Le torchon brule à nouveau entre les deux frères ennemis ivoiriens. Laurent Gbagbo devrait faire savoir, via un porte parole autorisé, ce mardi matin à Abidjan qu’il refuse la grâce présidentielle octroyée par le président ivoirien Ouattara samedi dernier 7 août
Le président ivoirien Alassane Ouattara aannoncé avoir accordé sa grâce à son prédécesseur et ancien rival Laurent Gbagbo, sous le coup d’une peine de vingt ans de prison dans son pays à la suite de la crise post-électorale de 2010-2011. L’opération de communication avait été rondement menée, l’annonce faite samedi soir, veille d’un dimanche et d’un lundi fériés, à l’occasion du 62e anniversaire de l’indépendance de la Côte d’Ivoire, mais sans que les principaux médias puissent recouper l’information auprès des principaux intéressés. Seul RFI dans sa revue de presse « Afrique » du week end, toujours bien informé, avait noté qu’il s’agissait là d’ « un faux pas vers la réconciliation ».
« Dans le souci de renforcer la cohésion sociale, j’ai signé un décret accordant la grâce présidentielle à M. Laurent Gbagbo », avait déclaré Alassane Ouattara. Sauf quel le chef de l’état ivoirien n’avait pas demandé son avis au principal intéressé. Lequel devait faire savoir ce mardi matin qu’il n’est pas question pour lui d’accepter d’être gracié d’une condamnation qui, selon lui, a été prononcée par défaut et en dehors de tout cadre légal: aucune convocation n’avait été remise à Laurent Gbagbo; la possibilité d’un appel n’avait pas été ouverte; et enfin et surtout « le casse » de la BCAO qui avait valu à l’ancien Président ivoirien une condamnation à vingt ans de prison en 2018, l’aurait été sans la moindre preuve (1). La manoeuvre judiciaire était en effet grossière à la veille d’échéances politiques importantes.
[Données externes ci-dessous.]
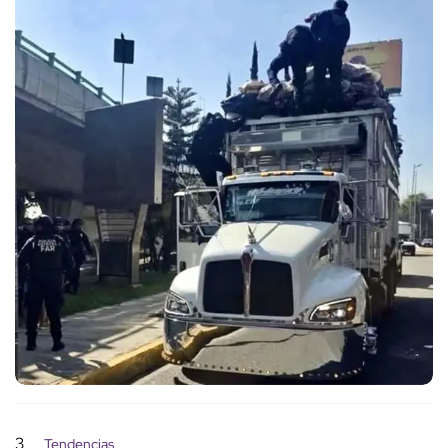
3
Tendencias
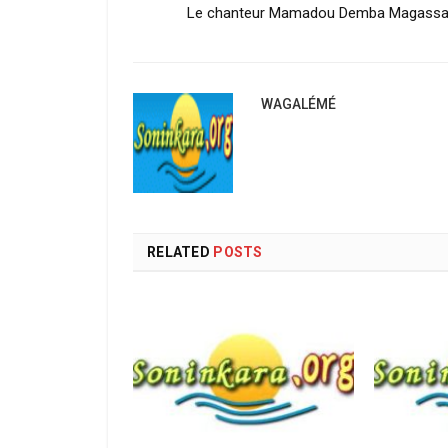
Le chanteur Mamadou Demba Magass
WAGALÉMÉ
RELATED
POSTS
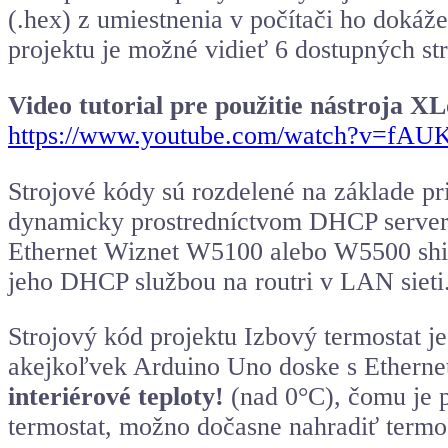
(.hex) z umiestnenia v počítači ho dokáže
projektu je možné vidieť 6 dostupných st
Video tutorial pre použitie nástroja X
https://www.youtube.com/watch?v=f
Strojové kódy sú rozdelené na základe pri
dynamicky prostredníctvom DHCP servera v
Ethernet Wiznet W5100 alebo W5500 shiel
jeho DHCP službou na routri v LAN sieti
Strojový kód projektu Izbový termostat j
akejkoľvek Arduino Uno doske s Ethernet
interiérové teploty!
(nad 0°C), čomu je p
termostat, možno dočasne nahradiť termost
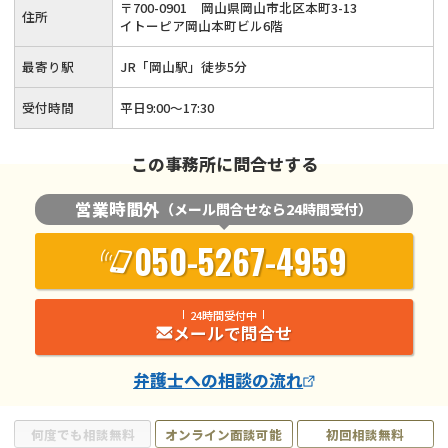
〒
700
-
0901
岡山県岡山市北区本町3-13
住所
ていただきます。
イトーピア岡山本町ビル6階
最寄り駅
JR「岡山駅」徒歩5分
受付時間
平日9:00～17:30
この事務所に問合せする
営業時間外
（メール問合せなら24時間受付）
050-5267-4959
24時間受付中
メールで問合せ
弁護士
への相談の流れ
何度でも相談無料
オンライン面談可能
初回相談無料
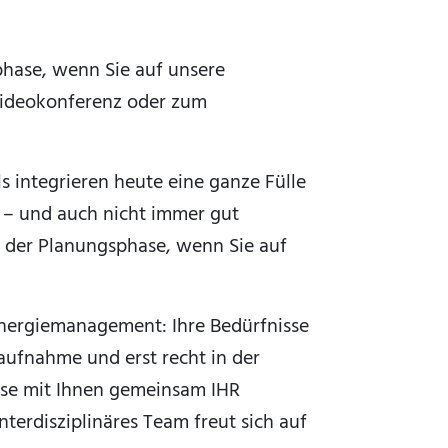
phase, wenn Sie auf unsere
 Videokonferenz oder zum
 integrieren heute eine ganze Fülle
 – und auch nicht immer gut
 der Planungsphase, wenn Sie auf
Energiemanagement: Ihre Bedürfnisse
saufnahme und erst recht in der
ise mit Ihnen gemeinsam IHR
nterdisziplinäres Team freut sich auf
Pas de grâce pour les prisonniers politiques
Le chef de l’État ivoirien a également annoncé avoir demandé « qu’il soit procédé au dégel de ses comptes et au paiement de ses arriérés de ses rentes viagères ». Autant dire que Laurent Gbagbo ne pourra pas, compte tenu de son refus de la grâce présidentielle, récupérer ses arriérés financiers.
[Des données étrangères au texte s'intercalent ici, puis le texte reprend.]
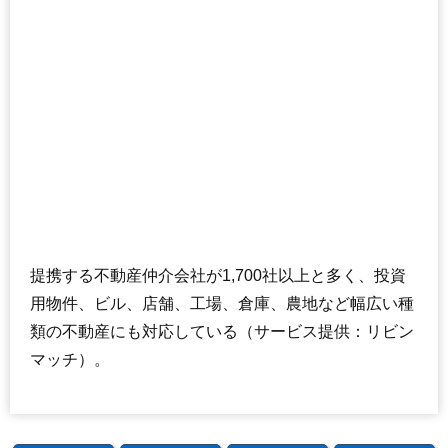
提携する不動産仲介会社が1,700社以上と多く、投資
用物件、ビル、店舗、工場、倉庫、農地など幅広い種
類の不動産にも対応している（サービス提供：リビン
マッチ）。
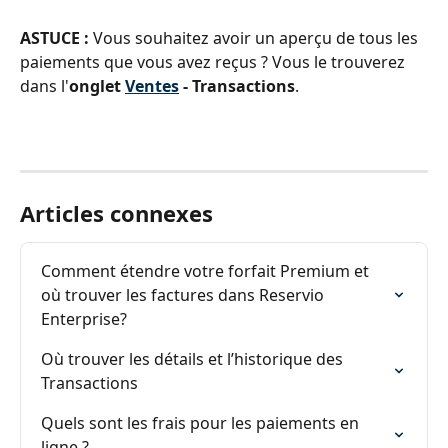
ASTUCE : 
Vous souhaitez avoir un aperçu de tous les 
paiements que vous avez reçus ? Vous le trouverez 
dans l'
onglet 
Ventes
 - Transactions
.
Articles connexes
Comment étendre votre forfait Premium et 
où trouver les factures dans Reservio 
Enterprise?
Où trouver les détails et l’historique des 
Transactions
Quels sont les frais pour les paiements en 
ligne ?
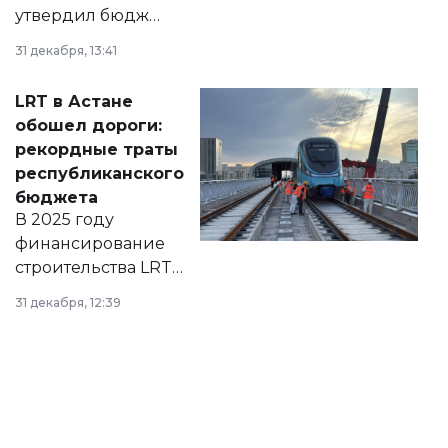
утвердил бюджет
города на 2026–
31 декабря, 13:41
2028 годы.
Соответствующий
LRT в Астане
документ
обошел дороги:
появился в базе
рекордные траты
нормативных
республиканского
правовых актов и
бюджета
на сайте маслихат
В 2025 году
города.
финансирование
строительства LRT
в Астане из
31 декабря, 12:39
республиканского
бюджета достигло
рекордных
объемов.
Clairement la situation se tend de nouveau à Abidjan. D’autant que l’alliance conclue entre les deux formations politiques des anciens Présidents Gbagbo et Bédié semble plus forte que jamais. <ce mardi matin, journal Le Temps, proche parmi les proches de Laurent Gbagbo, qualifie cette grâce de « fausse route », et dénonce « une absence criante et injustifiée de volonté à aller résolument à la réconciliation ». Selon lui, « Ouattara laisse les Ivoiriens sur leur faim. On pensait qu’il allait libérer tous les prisonniers civils et militaires. Que neni ! », lancera encore Le Temps.
Le refus du pouvoir de libérer tous les prisonniers politiques a certainement pesé dans la décision de Laurent Gbagbo de fermer la porte à un éventuel compromis avec son rival de toujours
(1) Vingt ans de prison et 329 milliards d’amendes pour avoir fait ouvrir les coffres de la banque centrale des Etats de l’Afrique de l’ouest en pleine cris epost-électorale de 2010-2011. C’est le verdict prononcé vendredi par le président du tribunal qui jugeait notamment l’ex-président Laurent Gbagbo et trois de ses ministres.